たわわなそれがむぎゅっと押し上げられて、着物の掛け襟から深い谷間が目に飛び込んでくる。
「夜にね、もし時間あったら――」
「ずびし!」
「あぎゃーっ!! 目がぁーっ!!」
チェリーに唐突に目潰しをかまされ、六衣は床の上を転がった。
「発情期には早いですよ、この喪狐が」
「ううっ……いいじゃん、少しくらい……わたしにもイチャイチャさせてよぅ……」
「何か言いました?」
「言ってませんーっ!!」
ひーん、と半泣きになって、六衣は奥の控え室に逃げていった。
ふんっ、とチェリーは鼻を鳴らす。
「……あのー。なんか今日のお前、怖くない?」
「怖くないですよ~?」
UO姫みたいに甘ったるい声を作って、にこーっと笑顔になるチェリー。
「リアルじゃ一顧だにされないくせに、どぉ~してゲームの中じゃこんなにモテるんだろうこの人は、なぁんて、まぁ~ったく思ってませんよ~?」
「こわいこわいこわい!!」
満面の笑みが一番怖いんだよ!!
◆◆◆―――――――◆◆◆―――――――◆◆◆
「人間失格の主人公がですね、終盤で言うんですよ。

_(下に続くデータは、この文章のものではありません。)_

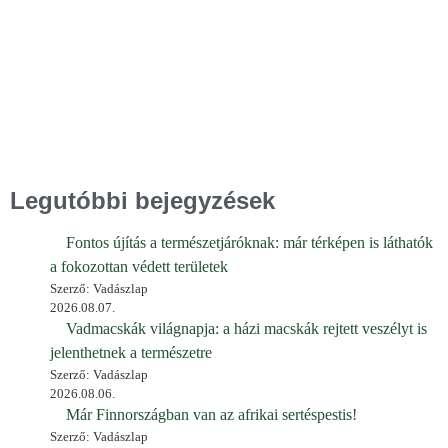
Legutóbbi bejegyzések
Fontos újítás a természetjáróknak: már térképen is láthatók
a fokozottan védett területek
Szerző: Vadászlap
2026.08.07.
Vadmacskák világnapja: a házi macskák rejtett veszélyt is
jelenthetnek a természetre
Szerző: Vadászlap
2026.08.06.
Már Finnországban van az afrikai sertéspestis!
Szerző: Vadászlap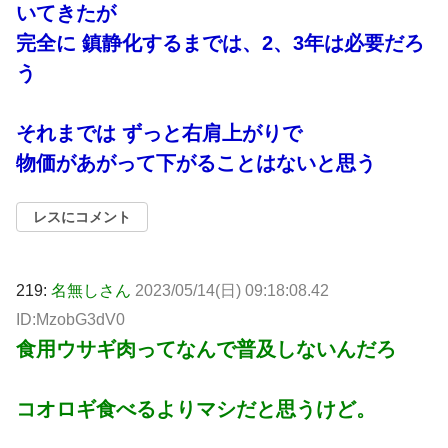
いてきたが
完全に 鎮静化するまでは、2、3年は必要だろ
う
それまでは ずっと右肩上がりで
物価があがって下がることはないと思う
レスにコメント
219:
名無しさん
2023/05/14(日) 09:18:08.42
ID:MzobG3dV0
食用ウサギ肉ってなんで普及しないんだろ
コオロギ食べるよりマシだと思うけど。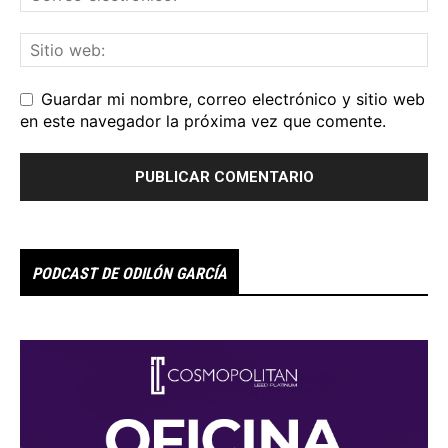
Guardar mi nombre, correo electrónico y sitio web
en este navegador la próxima vez que comente.
PODCAST DE ODILÓN GARCÍA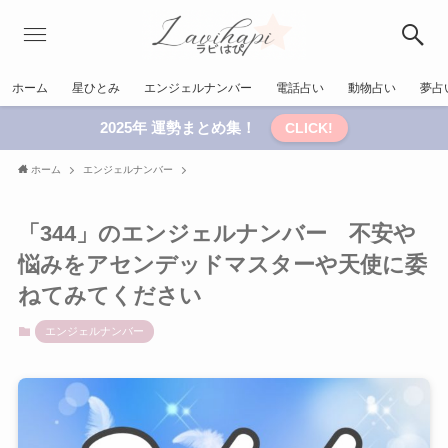
ホーム
星ひとみ
エンジェルナンバー
電話占い
動物占い
夢占
2025年 運勢まとめ集！
CLICK!
ホーム
エンジェルナンバー
「344」のエンジェルナンバー 不安や
悩みをアセンデッドマスターや天使に委
ねてみてください
エンジェルナンバー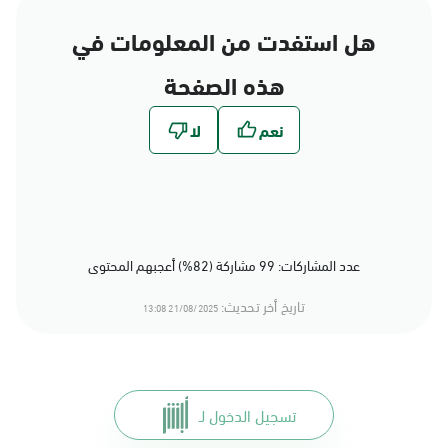
هل استفدت من المعلومات في
هذه الصفحة
عدد المشاركات: 99 مشاركة (82%) أعجبهم المحتوى
تاريخ أخر تحديث:
21/08/2025 13:08
تسجيل الدخول لـ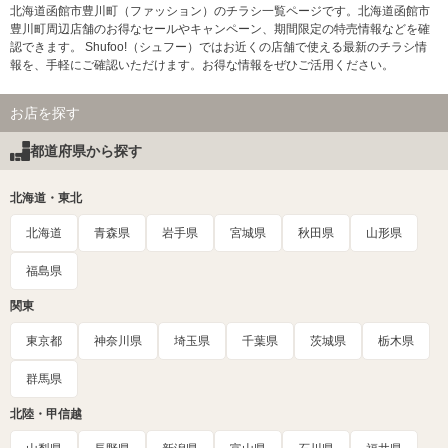
北海道函館市豊川町（ファッション）のチラシ一覧ページです。北海道函館市
豊川町周辺店舗のお得なセールやキャンペーン、期間限定の特売情報などを確
認できます。 Shufoo!（シュフー）ではお近くの店舗で使える最新のチラシ情
報を、手軽にご確認いただけます。お得な情報をぜひご活用ください。
お店を探す
都道府県から探す
北海道・東北
北海道
青森県
岩手県
宮城県
秋田県
山形県
福島県
関東
東京都
神奈川県
埼玉県
千葉県
茨城県
栃木県
群馬県
北陸・甲信越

『女のいない場所に行きたい』って。というわけで行きましょう」
「俺が人間失格だって言いたいんですかね……?」
どちらかと言えば失格だと思うけどさあ。
温泉街を出て、来た道を戻っていく。
道中、
「出会った頃は『ゲーム以外はどうでもいい。女の子とか興味ない』みたいな顔してたのに、見る見る色気付いちゃってもう!」
みたいな愚痴を延々と聞かされた。
……もし俺が色気付いてるとしたら、100パーセント完全無欠にお前のせいなんだけどなあ……。
トロッコの線路が走るトンネルまで戻ってくる。
入口の立て看板には【←フェンコール・ホール】と書いてあった。
「今度はトロッコ乗りましょうよ」
「いいけど」
前回は人数が多かったんで遠慮したが、今は二人だから大丈夫だろう。
この長いトンネルも、トロッコに乗っていけばあっという間だ。
ええと、行きのトロッコは……右のほうか。
「先乗れよ。俺が押すから」
「じゃ、お先にー♪」
チェリーが軽やかにトロッコに乗り込む。
俺はトロッコの後ろを掴んで、
「行くぞー」
「ゴーゴー!」
ぐっと力を込めてトロッコを押す。
そのまま押しながら走っていき、トンネルに入ったくらいのところでスピードが乗ったのを感じた。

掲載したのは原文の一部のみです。